PESHAWAR -- Pakistan is ramping up measures to stop the spread of coronavirus after 15 patients tested positive in Khyber Pakhtunkhwa (KP) after returning from Iran, according to a Monday (March 16) statement.
Those infected were quarantined in Dera Ismail Khan after returning from Taftan, Iran, and are the first patients with COVID-19 in KP, say officials. All the patients are Pakistanis.
"As many as 15 of 19 who returned from Iran to KP have tested positive," Taimur Jhagra, the provincial finance minister, said in a statement March 16.
No more returnees will be coming from Iran overland, at least legally, anytime soon. Pakistan March 16 closed its borders with Iran and Afghanistan for two weeks, according to AFP. International flights are still operating.
The coronavirus numbers are climbing.
As of Tuesday (March 17), Pakistan has reported 187 COVID-19 patients, with more than 150 in Sindh Province.
The vast majority are Pakistanis returning from trips to Iran.
KP March 17 is planning to test 225 Pakistani returnees, said KP government spokesman Ajmal Wazir.
"All those who tested positive [in Sindh] are being taken care of at different hospitals, while some have been isolated in their homes," Sindh Chief Minister Syed Murad Ali Shah said March 16.
All of the patients were doing fine, he said, adding that the Sindh government has arranged for as many as 10,000 test kits and can obtain more if needed.
The Pakistani government has asked the public to take precautionary measures and not to panic.
"I want to inform the nation I am personally overseeing measures to deal with COVID 19 & will address the nation soon. I would advise people to follow safety instructions issued by our govt. While there is a need for caution there is no need for panic," Prime Minister Imran Khan tweeted on March 14.
Khan is scheduled to address the nation about the pandemic Tuesday (March 17).
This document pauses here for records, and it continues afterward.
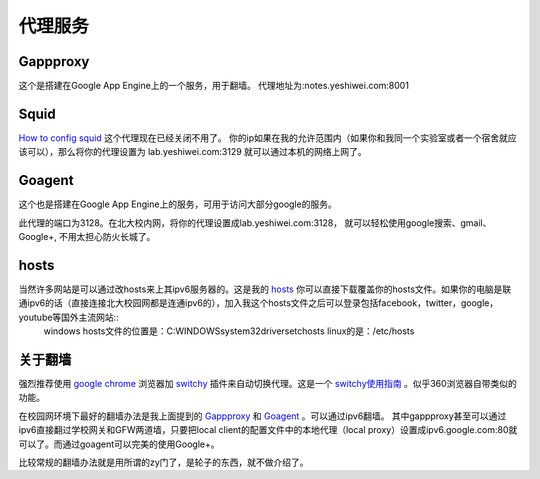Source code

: .. _proxy:


***************
代理服务
***************


Gappproxy
=============================

这个是搭建在Google App Engine上的一个服务，用于翻墙。
代理地址为:notes.yeshiwei.com:8001

.. _squid:

Squid
=============================

`How to config squid <http://www.linux.gov.cn/netweb/squid.htm>`_
这个代理现在已经关闭不用了。
你的ip如果在我的允许范围内（如果你和我同一个实验室或者一个宿舍就应该可以），那么将你的代理设置为 lab.yeshiwei.com:3129
就可以通过本机的网络上网了。


Goagent
=============================

这个也是搭建在Google App Engine上的服务，可用于访问大部分google的服务。


此代理的端口为3128。在北大校内网，将你的代理设置成lab.yeshiwei.com:3128，
就可以轻松使用google搜索、gmail、Google+, 不用太担心防火长城了。


hosts
=============================

当然许多网站是可以通过改hosts来上其ipv6服务器的。这是我的 `hosts <./_static/hosts>`_ 你可以直接下载覆盖你的hosts文件。如果你的电脑是联通ipv6的话（直接连接北大校园网都是连通ipv6的），加入我这个hosts文件之后可以登录包括facebook，twitter，google，youtube等国外主流网站::
    windows hosts文件的位置是：C:\WINDOWS\system32\drivers\etc\hosts
    linux的是：/etc/hosts

.. _GFW:

关于翻墙
==============================
强烈推荐使用 `google chrome <www.google.com/chrome>`_  浏览器加 `switchy <https://chrome.google.com/webstore/detail/caehdcpeofiiigpdhbabniblemipncjj>`_ 插件来自动切换代理。这是一个 `switchy使用指南 <http://www.laogeng.org/archives/670.html>`_ 。似乎360浏览器自带类似的功能。


在校园网环境下最好的翻墙办法是我上面提到的 `Gappproxy <http://code.google.com/p/gappproxy/>`_ 和 `Goagent <http://code.google.com/p/goagent/>`_ 。可以通过ipv6翻墙。
其中gappproxy甚至可以通过ipv6直接翻过学校网关和GFW两道墙，只要把local client的配置文件中的本地代理（local proxy）设置成ipv6.google.com:80就可以了。而通过goagent可以完美的使用Google+。





比较常规的翻墙办法就是用所谓的zy门了，是轮子的东西，就不做介绍了。

.. .. _winefg:

.. wine a fg
.. ==============================

.. 首先需要安装wine，这个自己搞定我就不赘述了。
   然后到此下载所需文件打包： http://dl.dbank.com/c0izn0jngp
   或者这里也可以下载： ftp://lab.yeshiwei.com/softwares/for_fg.zip
   压缩包内文件列表
   
   
   * MFC42.dll
   * msvcp60.dll
   * riched20.dll
   * riched32.dll
   * simsun.ttc
   * zh.reg
   
   前三个是所需的dll文件拷到/home/用户名/.wine/drive_c/windows/system32/
   将字体文件simsun.ttc拷到/home/用户名/.wine/drive_c/windows/Fonts/
   将zh.reg解压到任意目录，cd到该目录执行

   * regedit zh.reg
   
   这一步是设置字体
   
   这时就可以尝试打开你的fg.exe了，用终端或者是右键使用wine打开都可，如果此时提醒缺少MFC.dll文件，我的解决办法是将此文件直接复制到fg.exe所在的目录下即可解决！（该文件压缩包内有）
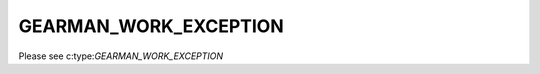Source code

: ======================
GEARMAN_WORK_EXCEPTION
======================

Please see c:type:`GEARMAN_WORK_EXCEPTION`
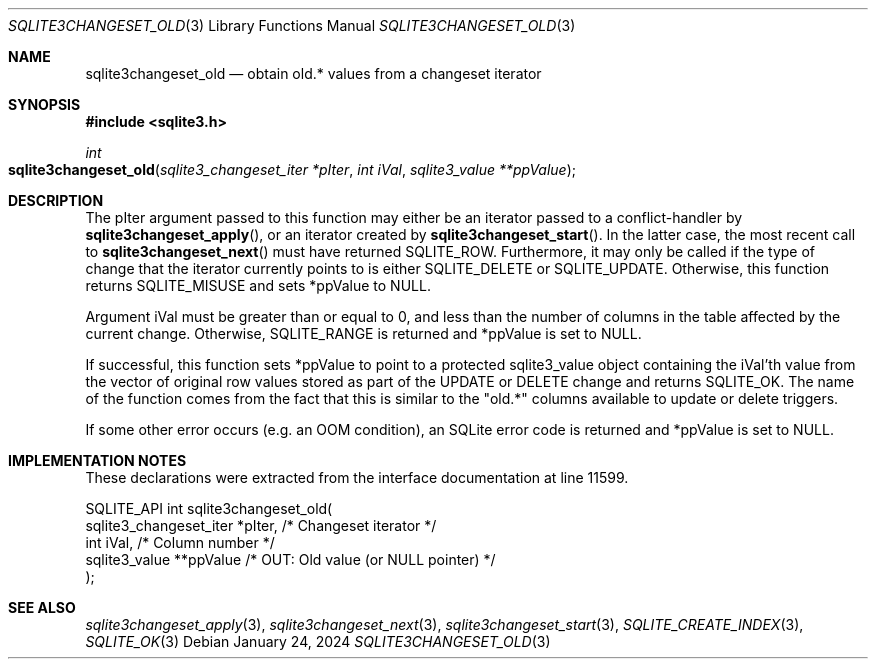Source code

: .Dd January 24, 2024
.Dt SQLITE3CHANGESET_OLD 3
.Os
.Sh NAME
.Nm sqlite3changeset_old
.Nd obtain old.* values from a changeset iterator
.Sh SYNOPSIS
.In sqlite3.h
.Ft int
.Fo sqlite3changeset_old
.Fa "sqlite3_changeset_iter *pIter"
.Fa "int iVal"
.Fa "sqlite3_value **ppValue"
.Fc
.Sh DESCRIPTION
The pIter argument passed to this function may either be an iterator
passed to a conflict-handler by
.Fn sqlite3changeset_apply ,
or an iterator created by
.Fn sqlite3changeset_start .
In the latter case, the most recent call to
.Fn sqlite3changeset_next
must have returned SQLITE_ROW.
Furthermore, it may only be called if the type of change that the iterator
currently points to is either SQLITE_DELETE or SQLITE_UPDATE.
Otherwise, this function returns SQLITE_MISUSE and sets
*ppValue to NULL.
.Pp
Argument iVal must be greater than or equal to 0, and less than the
number of columns in the table affected by the current change.
Otherwise, SQLITE_RANGE is returned and *ppValue is set
to NULL.
.Pp
If successful, this function sets *ppValue to point to a protected
sqlite3_value object containing the iVal'th value from the vector of
original row values stored as part of the UPDATE or DELETE change and
returns SQLITE_OK.
The name of the function comes from the fact that this is similar to
the "old.*" columns available to update or delete triggers.
.Pp
If some other error occurs (e.g. an OOM condition), an SQLite error
code is returned and *ppValue is set to NULL.
.Sh IMPLEMENTATION NOTES
These declarations were extracted from the
interface documentation at line 11599.
.Bd -literal
SQLITE_API int sqlite3changeset_old(
  sqlite3_changeset_iter *pIter,  /* Changeset iterator */
  int iVal,                       /* Column number */
  sqlite3_value **ppValue         /* OUT: Old value (or NULL pointer) */
);
.Ed
.Sh SEE ALSO
.Xr sqlite3changeset_apply 3 ,
.Xr sqlite3changeset_next 3 ,
.Xr sqlite3changeset_start 3 ,
.Xr SQLITE_CREATE_INDEX 3 ,
.Xr SQLITE_OK 3
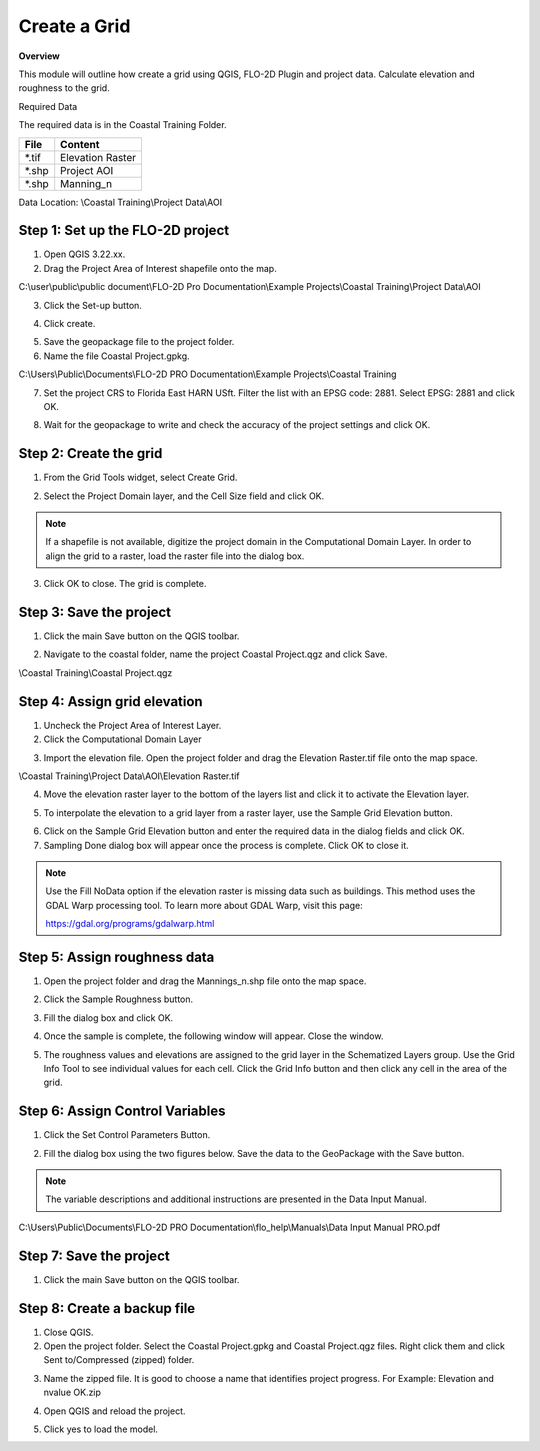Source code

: Create a Grid
=============

**Overview**

This module will outline how create a grid using QGIS, FLO-2D Plugin and project data.  Calculate elevation and
roughness to the grid.

Required Data

The required data is in the Coastal Training Folder.

============= ===================
**File**      **Content**
============= ===================
\*.tif        Elevation Raster
\*.shp        Project AOI
\*.shp        Manning_n
============= ===================

Data Location:  \\Coastal Training\\Project Data\\AOI

.. raw:: html

    <iframe width="560" height="315" src="https://www.youtube.com/embed/nyX01bFoUBA" frameborder="0" allowfullscreen></iframe>


Step 1: Set up the FLO-2D project
__________________________________

1. Open QGIS 3.22.xx.

2. Drag the Project Area of Interest shapefile onto the map.

C:\\user\\public\\public document\\FLO-2D Pro Documentation\\Example Projects\\Coastal Training\\Project Data\\AOI

.. image:: ../img/Coastal/aoi.png

3. Click the Set-up button.

.. image:: ../img/Coastal/creategrid001.png

4. Click create.

.. image:: ../img/Coastal/creategrid002.png


5. Save the geopackage file to the project folder.

6. Name the file Coastal Project.gpkg.

C:\\Users\\Public\\Documents\\FLO-2D PRO Documentation\\Example Projects\\Coastal Training

7. Set the project CRS to Florida East HARN USft.
   Filter the list with an EPSG code: 2881.
   Select EPSG: 2881 and click OK.

.. image:: ../img/Coastal/creategrid003.png


8. Wait for the geopackage to write and check the accuracy of the project settings and click OK.

.. image:: ../img/Coastal/creategrid004.png

Step 2: Create the grid
______________________________

1. From the Grid Tools widget, select Create Grid.

.. image:: ../img/Coastal/creategrid005.png


2. Select the Project Domain layer, and the Cell Size field and click OK.

.. image:: ../img/Coastal/creategrid006.png


.. note:: If a shapefile is not available, digitize the project domain in the Computational Domain Layer.
          In order to align the grid to a raster, load the raster file into the dialog box.

3. Click OK to close.
   The grid is complete.

.. image:: ../img/Coastal/creategrid007.png


Step 3: Save the project
______________________________

1. Click the main Save button on the QGIS toolbar.

.. image:: ../img/Coastal/creategrid008.png


2. Navigate to the coastal folder, name the project Coastal Project.qgz and click Save.

\\Coastal Training\\Coastal Project.qgz

Step 4: Assign grid elevation
______________________________

1. Uncheck the Project Area of Interest Layer.

2. Click the Computational Domain Layer

.. image:: ../img/Coastal/creategrid011.png


3. Import the elevation file.
   Open the project folder and drag the Elevation Raster.tif file onto the map space.

\\Coastal Training\\Project Data\\AOI\\Elevation Raster.tif

.. image:: ../img/Coastal/creategrid009.png


4. Move the elevation raster layer to the bottom of the layers list and click it to activate the Elevation layer.

.. image:: ../img/Coastal/moveelevationtobottom.gif


5. To interpolate the elevation to a grid layer from a raster layer, use the Sample Grid Elevation button.

.. image:: ../img/Coastal/creategrid010.png


6. Click on the Sample Grid Elevation button and enter the required data in the dialog fields and click OK.

7. Sampling Done dialog box will appear once the process is complete.
   Click OK to close it.

.. note:: Use the Fill NoData option if the elevation raster is missing data such as buildings.  This method uses the
          GDAL Warp processing tool.  To learn more about GDAL Warp, visit this page:

          https://gdal.org/programs/gdalwarp.html

.. image:: ../img/Coastal/creategrid012.png


.. image:: ../img/Workshop/Worksh154.png


Step 5: Assign roughness data
______________________________

1. Open the project folder and drag the Mannings_n.shp file onto the map space.

.. image:: ../img/Coastal/creategrid013.png


2. Click the Sample Roughness button.

.. image:: ../img/Coastal/creategrid014.png


3. Fill the dialog box and click OK.

.. image:: ../img/Coastal/creategrid015.png


4. Once the sample is complete, the following window will appear.
   Close the window.

.. image:: ../img/Coastal/creategrid016.png


5. The roughness values and elevations are assigned to the grid layer in the Schematized Layers group.  Use the
   Grid Info Tool to see individual values for each cell.  Click the Grid Info button and then click any cell in the
   area of the grid.

.. image:: ../img/Coastal/creategrid017.png


.. image:: ../img/Coastal/creategrid018.png


Step 6: Assign Control Variables
_________________________________

1. Click the Set Control Parameters Button.

.. image:: ../img/Coastal/creategrid023.png


2. Fill the dialog box using the two figures below.
   Save the data to the GeoPackage with the Save button.

.. note::  The variable descriptions and additional instructions are presented in the Data Input Manual.


C:\\Users\\Public\\Documents\\FLO-2D PRO Documentation\\flo_help\\Manuals\\Data Input Manual PRO.pdf

.. image:: ../img/Workshop/Worksh018.png


.. image:: ../img/Workshop/Worksh019.png


Step 7: Save the project
______________________________

1. Click the main Save button on the QGIS toolbar.

.. image:: ../img/Workshop/Worksh011.png


Step 8: Create a backup file
______________________________

1. Close QGIS.

2. Open the project folder.  Select the Coastal Project.gpkg and Coastal Project.qgz files.  Right click them and
   click Sent to/Compressed (zipped) folder.

.. image:: ../img/Coastal/creategrid019.png


3. Name the zipped file.
   It is good to choose a name that identifies project progress.
   For Example: Elevation and nvalue OK.zip

.. image:: ../img/Coastal/creategrid020.png


4. Open QGIS and reload the project.

.. image:: ../img/Coastal/creategrid021.png


5. Click yes to load the model.

.. image:: ../img/Coastal/creategrid022.png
International flights from March 15 to March 31 may use only three airports: Islamabad, Lahore and Karachi. Workers are conducting special screenings at those airports to prevent the spread of the virus.
Schools, colleges, universities, hospital outpatient departments, public places, wedding halls and other facilities have closed down.
In some cases, weddings were cancelled on short notice.
"Our wedding was scheduled for Sunday [March 15], but the management told us the government has imposed a ban," said Naeem Ahmad, a Peshawar resident who had booked a wedding hall for the wedding of his cousin.
"As many as 90 facilities including wedding halls, hostels, colleges and schools, cinemas and other facilities that were still open were closed in Peshawar during the weekend," said Secretary Relief, Rehabilitation and Settlement Department KP Abid Majeed.
He asked members of the public to avoid gatherings, to wash their hands often with soap and not to touch their faces.
In a fatwa, the Pakistan Ulema Council urged the public to avoid handshakes and hugs and to limit its greetings to a spoken "Assalum-o-Alaikum", Radio Pakistan reported March 17.
Rescue 1122 has "been provided special kits and gadgets to test any suspected person and to shift them to the hospital", said Bilal Ahmad Faizi, a spokesman for the service.
Special teams have received training on how to test and shift any patient, he added.
Deaths mounting in Iran
Pakistan's measures come as the situation becomes increasingly dire in neighbouring Iran.
Iranian officials Tuesday (March 17) reported another record high single-day death toll.
The latest 135 deaths brought the overall toll to 988 fatalities among the over 16,000 infections since February 19, when the government announced Iran's first cases of COVID-19.
The disease has now killed at least 12 Iranian politicians and officials, both sitting and former, and infected 13 more who have undergone quarantine or treatment.
International concern has grown over the Iranian regime's failure to deliver accurate information to the public as the uncontrolled coronavirus outbreak in the country threatens neighbouring countries and beyond.
US Secretary of State Mike Pompeo on February 25 demanded that the Iranian regime "tell the truth" about a coronavirus outbreak, voicing alarm at allegations of a cover-up.
Meanwhile, China is actively attempting to deflect criticism of its role in the coronavirus pandemic spreading across the world by promoting conspiracy theories about the origin of the virus.
And last month, Russian state media started pushing conspiracy theories about the cause of the virus, then operators of thousands of social media accounts linked to the Kremlin began to spread the message the following day.